# INSTRUCTIONS FOR THE TASK:
In the records below, which lines include "League"? Copy them.

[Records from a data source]
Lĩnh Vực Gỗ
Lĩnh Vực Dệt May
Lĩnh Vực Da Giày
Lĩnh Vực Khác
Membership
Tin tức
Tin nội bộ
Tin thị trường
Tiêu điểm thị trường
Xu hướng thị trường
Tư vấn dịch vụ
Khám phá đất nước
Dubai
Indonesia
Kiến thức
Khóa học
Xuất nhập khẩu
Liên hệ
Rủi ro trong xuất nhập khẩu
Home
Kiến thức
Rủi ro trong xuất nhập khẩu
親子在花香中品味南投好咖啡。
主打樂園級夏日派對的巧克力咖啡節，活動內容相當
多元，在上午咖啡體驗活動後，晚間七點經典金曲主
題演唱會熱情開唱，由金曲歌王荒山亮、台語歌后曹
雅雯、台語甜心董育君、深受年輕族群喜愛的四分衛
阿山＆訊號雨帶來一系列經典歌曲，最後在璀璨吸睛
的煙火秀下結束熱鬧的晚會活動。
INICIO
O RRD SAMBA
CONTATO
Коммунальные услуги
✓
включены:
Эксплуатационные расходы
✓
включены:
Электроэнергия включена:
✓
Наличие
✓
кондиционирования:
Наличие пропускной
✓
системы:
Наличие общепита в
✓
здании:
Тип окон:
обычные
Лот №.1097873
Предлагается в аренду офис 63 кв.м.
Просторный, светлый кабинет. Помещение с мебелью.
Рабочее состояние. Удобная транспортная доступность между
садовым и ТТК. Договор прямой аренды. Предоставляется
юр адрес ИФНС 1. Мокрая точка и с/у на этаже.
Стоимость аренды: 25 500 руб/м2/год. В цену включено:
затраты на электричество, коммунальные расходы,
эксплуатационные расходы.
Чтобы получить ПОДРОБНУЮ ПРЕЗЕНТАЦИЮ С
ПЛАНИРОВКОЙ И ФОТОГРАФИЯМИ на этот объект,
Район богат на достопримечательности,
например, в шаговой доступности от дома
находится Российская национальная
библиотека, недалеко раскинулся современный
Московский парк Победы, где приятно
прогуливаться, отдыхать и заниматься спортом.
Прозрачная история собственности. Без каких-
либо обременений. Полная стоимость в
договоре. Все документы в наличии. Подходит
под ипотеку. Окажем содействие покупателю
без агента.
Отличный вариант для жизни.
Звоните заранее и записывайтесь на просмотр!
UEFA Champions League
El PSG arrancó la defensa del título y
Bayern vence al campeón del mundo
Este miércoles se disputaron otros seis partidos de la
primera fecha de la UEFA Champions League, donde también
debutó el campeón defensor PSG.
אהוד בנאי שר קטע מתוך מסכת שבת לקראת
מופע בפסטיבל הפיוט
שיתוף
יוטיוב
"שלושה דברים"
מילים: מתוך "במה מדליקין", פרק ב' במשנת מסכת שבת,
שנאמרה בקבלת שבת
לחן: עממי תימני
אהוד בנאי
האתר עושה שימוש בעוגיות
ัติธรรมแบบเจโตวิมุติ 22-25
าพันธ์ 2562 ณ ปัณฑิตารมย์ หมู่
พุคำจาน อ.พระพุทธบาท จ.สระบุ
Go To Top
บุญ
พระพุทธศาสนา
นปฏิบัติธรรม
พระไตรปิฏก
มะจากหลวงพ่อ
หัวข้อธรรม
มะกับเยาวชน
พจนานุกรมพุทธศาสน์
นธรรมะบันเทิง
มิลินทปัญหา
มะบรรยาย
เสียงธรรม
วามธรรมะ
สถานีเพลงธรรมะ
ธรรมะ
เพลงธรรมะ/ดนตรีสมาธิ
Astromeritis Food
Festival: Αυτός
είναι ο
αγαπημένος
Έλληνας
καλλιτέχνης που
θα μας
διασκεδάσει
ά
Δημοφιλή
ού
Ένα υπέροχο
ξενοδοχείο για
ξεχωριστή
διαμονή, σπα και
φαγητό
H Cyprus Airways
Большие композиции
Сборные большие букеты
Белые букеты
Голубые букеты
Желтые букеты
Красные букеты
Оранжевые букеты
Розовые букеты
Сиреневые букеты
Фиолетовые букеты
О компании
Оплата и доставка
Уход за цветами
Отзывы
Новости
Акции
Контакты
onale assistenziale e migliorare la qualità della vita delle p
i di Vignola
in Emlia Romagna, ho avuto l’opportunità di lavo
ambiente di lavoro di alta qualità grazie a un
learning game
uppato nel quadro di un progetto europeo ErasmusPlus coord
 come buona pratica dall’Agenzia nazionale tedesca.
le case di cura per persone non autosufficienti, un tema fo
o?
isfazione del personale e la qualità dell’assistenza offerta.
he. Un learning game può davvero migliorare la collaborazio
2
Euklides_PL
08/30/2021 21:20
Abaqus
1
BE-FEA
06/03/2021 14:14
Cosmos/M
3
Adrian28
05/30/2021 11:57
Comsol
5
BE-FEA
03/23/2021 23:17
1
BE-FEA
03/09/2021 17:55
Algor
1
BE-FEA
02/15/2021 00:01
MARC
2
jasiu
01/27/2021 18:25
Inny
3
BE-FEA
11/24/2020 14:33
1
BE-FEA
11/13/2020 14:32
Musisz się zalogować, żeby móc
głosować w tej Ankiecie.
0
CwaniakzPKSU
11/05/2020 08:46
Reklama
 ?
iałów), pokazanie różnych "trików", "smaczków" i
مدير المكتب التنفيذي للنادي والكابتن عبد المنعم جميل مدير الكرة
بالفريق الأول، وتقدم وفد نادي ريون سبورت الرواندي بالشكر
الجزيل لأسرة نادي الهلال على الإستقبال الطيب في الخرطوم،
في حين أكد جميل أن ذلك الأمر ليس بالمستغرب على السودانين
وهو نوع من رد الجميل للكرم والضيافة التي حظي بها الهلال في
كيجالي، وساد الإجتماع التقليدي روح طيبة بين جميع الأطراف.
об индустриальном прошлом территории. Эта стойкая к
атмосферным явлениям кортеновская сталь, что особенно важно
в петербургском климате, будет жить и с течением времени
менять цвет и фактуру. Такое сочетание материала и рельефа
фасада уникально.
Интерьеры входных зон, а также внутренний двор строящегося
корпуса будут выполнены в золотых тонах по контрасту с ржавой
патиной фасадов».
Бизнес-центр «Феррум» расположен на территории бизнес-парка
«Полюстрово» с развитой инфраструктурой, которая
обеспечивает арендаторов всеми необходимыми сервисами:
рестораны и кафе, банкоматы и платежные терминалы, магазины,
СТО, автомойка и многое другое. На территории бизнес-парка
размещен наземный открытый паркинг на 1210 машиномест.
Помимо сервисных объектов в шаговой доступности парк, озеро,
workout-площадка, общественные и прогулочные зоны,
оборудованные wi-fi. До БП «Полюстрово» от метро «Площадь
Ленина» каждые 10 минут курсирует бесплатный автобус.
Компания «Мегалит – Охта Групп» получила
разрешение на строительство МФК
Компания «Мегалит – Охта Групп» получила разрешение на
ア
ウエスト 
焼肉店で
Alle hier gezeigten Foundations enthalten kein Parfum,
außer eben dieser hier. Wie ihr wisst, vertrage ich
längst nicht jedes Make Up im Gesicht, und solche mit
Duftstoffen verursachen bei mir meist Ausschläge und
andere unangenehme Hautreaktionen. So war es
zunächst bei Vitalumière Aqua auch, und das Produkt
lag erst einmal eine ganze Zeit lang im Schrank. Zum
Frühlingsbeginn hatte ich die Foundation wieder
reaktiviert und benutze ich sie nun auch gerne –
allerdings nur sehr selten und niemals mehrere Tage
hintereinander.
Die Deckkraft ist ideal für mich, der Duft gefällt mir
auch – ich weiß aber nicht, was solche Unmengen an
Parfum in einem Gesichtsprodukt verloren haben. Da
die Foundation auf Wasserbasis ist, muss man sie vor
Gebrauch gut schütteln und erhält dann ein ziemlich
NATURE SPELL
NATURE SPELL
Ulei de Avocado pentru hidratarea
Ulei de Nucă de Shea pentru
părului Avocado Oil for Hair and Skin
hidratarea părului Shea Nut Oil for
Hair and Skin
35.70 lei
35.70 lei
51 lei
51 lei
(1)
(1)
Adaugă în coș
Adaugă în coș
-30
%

# ANSWER SECTION:
UEFA Champions League
primera fecha de la UEFA Champions League, donde también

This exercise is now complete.